Tips for Dealing with Difficult Customers

Posted 23 June 2022 in Tips for Crafters

We all know that sinking feeling when we meet with someone who is disappointed in us, disagrees with us, or is just plain disagreeable. Within a business, however good our customer relations and products are, we will come across difficult customers. It’s just part of life. Having a strategy in place to deal with these situations will both help you to remain calm as they arise and prevent them escalating.

Prevention is always better than cure, and there are some things you can put in place as part of your general business approach which could avoid conflict with customers in the first place.

Communication is foundational, and so scheduling in time to communicate with clients via email, phone call or social media as part of your admin planning is a good start. This means that you can reply to customers within your stated time frame and you will gain a reputation for reliability. Placing your office hours on all communications also gives your customers a clear knowledge of when to expect a reply; this will prevent a customer becoming upset because you have not replied as immediately as they might like. Holding emails can also keep potentially difficult situations at bay; an acknowledgment that they have been heard and that you are dealing with the query.

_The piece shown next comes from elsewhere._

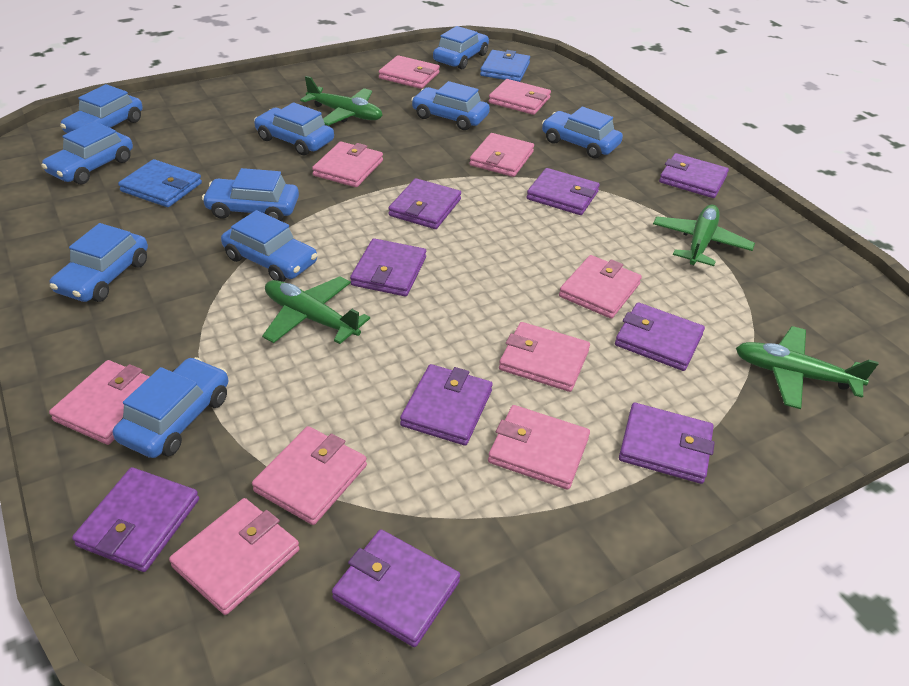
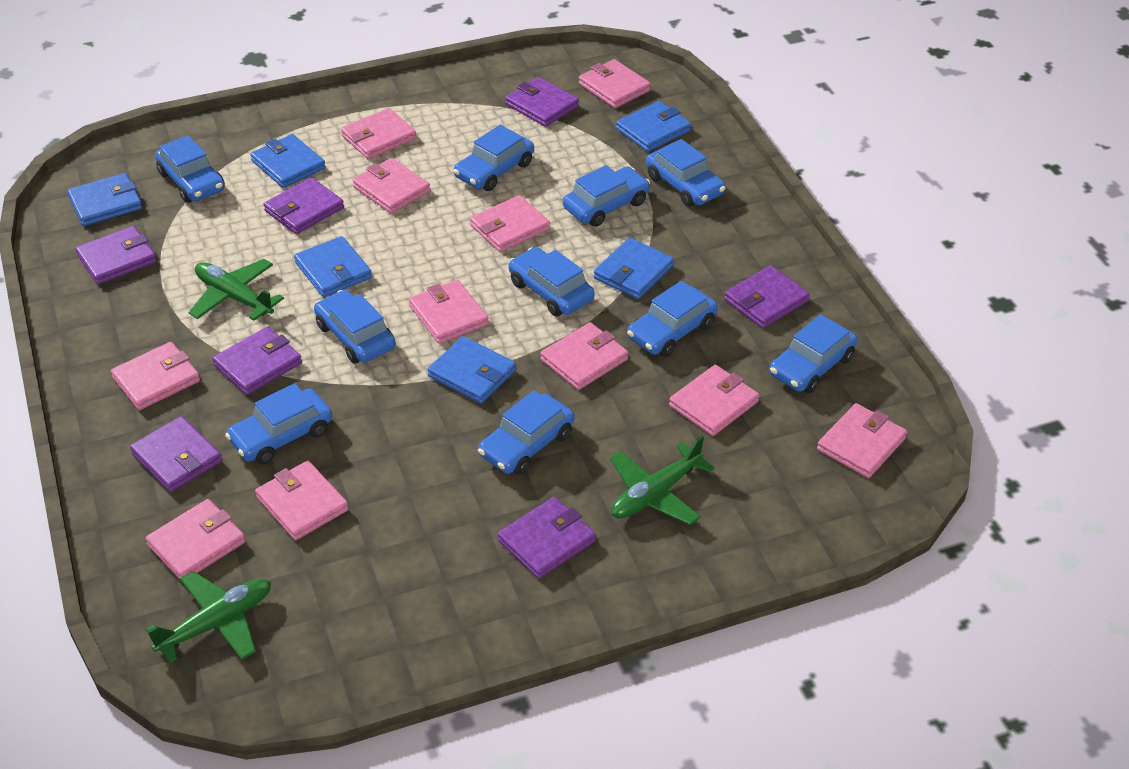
blue wallet: 2 -> 6
green plane: 4 -> 3
pink wallet: 10 -> 11
purple wallet: 9 -> 7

Customer relations are so important, especially in a small business where each customer is valued; word of mouth advertising and a good reputation are vital. This is where product liability insurance comes to your aid. It can not only give you confidence that if anything were to go wrong you could sort it out without paying a huge lump sum, but can allow you to keep customers happy by enabling you to deal with a difficult situation once it has arisen. So, what is product liability insurance? Product liability insurance offers protection if a customer makes a claim for injury or damage caused by a defective product, or what they claim is a defective product. Your business could face a claim whatever part of the product’s life cycle the issues lies within.  For example, if you sell online and a product is damaged or lost in the post, the complaint and compensation might rest on your shoulders even though you are not responsible for this. While we hope this would never happen, having product liability insurance in place would take the immediate financial stress out of the situation for yourself and ensure the client can be appropriately compensated, thus keeping your customer satisfaction and good reputation intact.

Another way to prevent complaints in the first place is to build general good relations with your customers. Make them feel valued. Maybe you could send out a survey and ask for what they might like to see you produce as you expand your range. Maybe you could set up a loyalty system. Maybe you could send out “thank you for your custom” cards with each order. Complaints are more likely to come where there is less of a relationship between the parties.

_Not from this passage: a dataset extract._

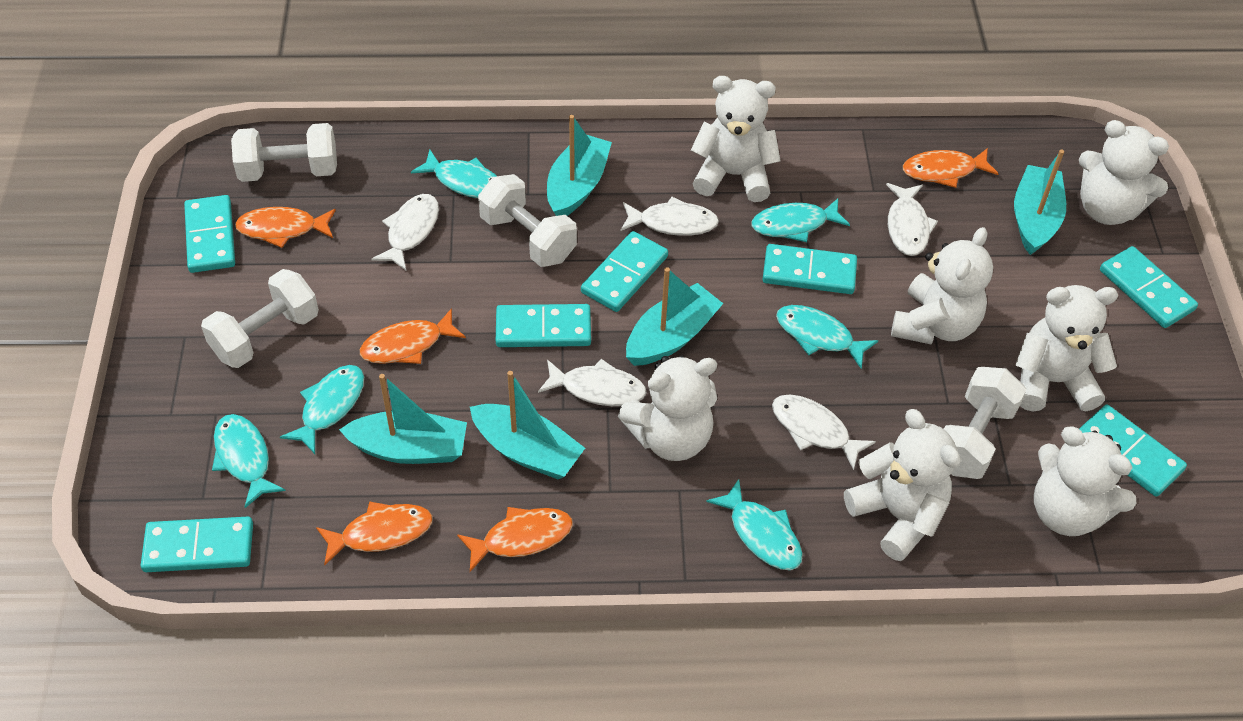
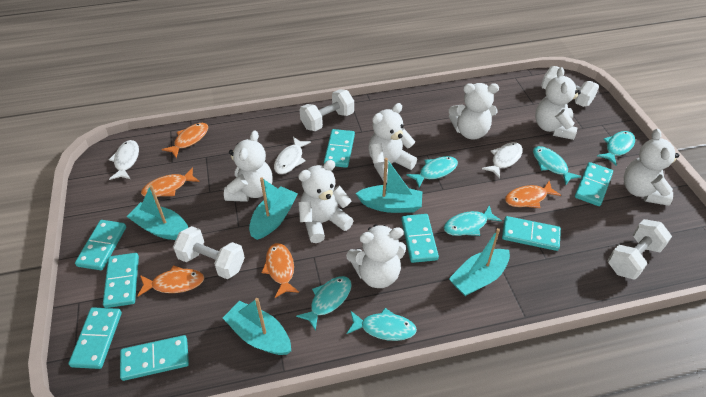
turquoise domino: 7 -> 8
white fish: 5 -> 3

So are there any strategies you can put in place to prevent conflict escalation? The wisdom and experience of many business owners show that there are. It is useful to have a well defined process in place so that you or your staff members are not caught off guard when a difficult customer appears. The exact nature of this strategy will be defined by your unique business, but here are some general principles which can be applied.

Tip 1

Listen to the customer. Whether their complaint is justifiable or not, whether it’s cause is anything to do with your business or not, the best place to start is to listen. If this is a face to face incident, be aware of your body language; try to relax your muscles and have an understanding expression, even if what the customer says initially is completely unreasonable.

Tip 2

Reflect back. Once your indignant customer has paused for breath, it can be very helpful to reflect back on what they have said. This shows you have been listening and they have been heard. You can then clarify any points on which you may be uncertain. Anger and frustration may well muddy their thinking and you may need to apply some logic to pull out the salient points.

Tip 3

Apologise. It is amazing how an apology can defuse a situation. However, take care not to apologise for something which isn’t your fault. Once you have listened and clarified the issue, you could reflect back at the customer with a sentence such as “so you are disappointed/upset/angry because…..”. This may well get to the nub of the problem. If it is something for which you are directly or indirectly responsible eg damaged products, you can apologise for this, for the disappointment and the inconvenience. If it is something which you really cannot be expected to bear responsibility, eg the customer misreading the product description, you can apologise for how they feel, but not take direct responsibility for it. eg “I’m sorry you are disappointed…”. Their disappointment is not down to anything you’ve done, but an apology and acknowledgment will never go amiss and will help help them feel valued and cared for.

Tip 4

Give yourself time. If the situation can be dealt with easily, then you can move straight onto a resolution. However, if it is something more complex, buy yourself some time to think it through. Be careful not to make any hasty promises in the heat of the moment which would put you at a disadvantage. Once the customer has been heard and received an apology, you can reassure them that you will now consider the best way forward and will get back to them within a certain timeframe. Thank them for bringing the issue to light and end the conversation.

Tip 5

Resolution. If the complaint has an easy resolution, implement it and thank the customer for bringing the complaint to light.

With the right strategy, difficult customers can be seen as opportunities rather than threats. Product liability insurance will take away the worry of the financial impact of a complaint and leave you free to deal with the customer in the best way for both them and you. A relationship which has been restored is often stronger than one which has had no pressure put on it, and these may become your most loyal customers.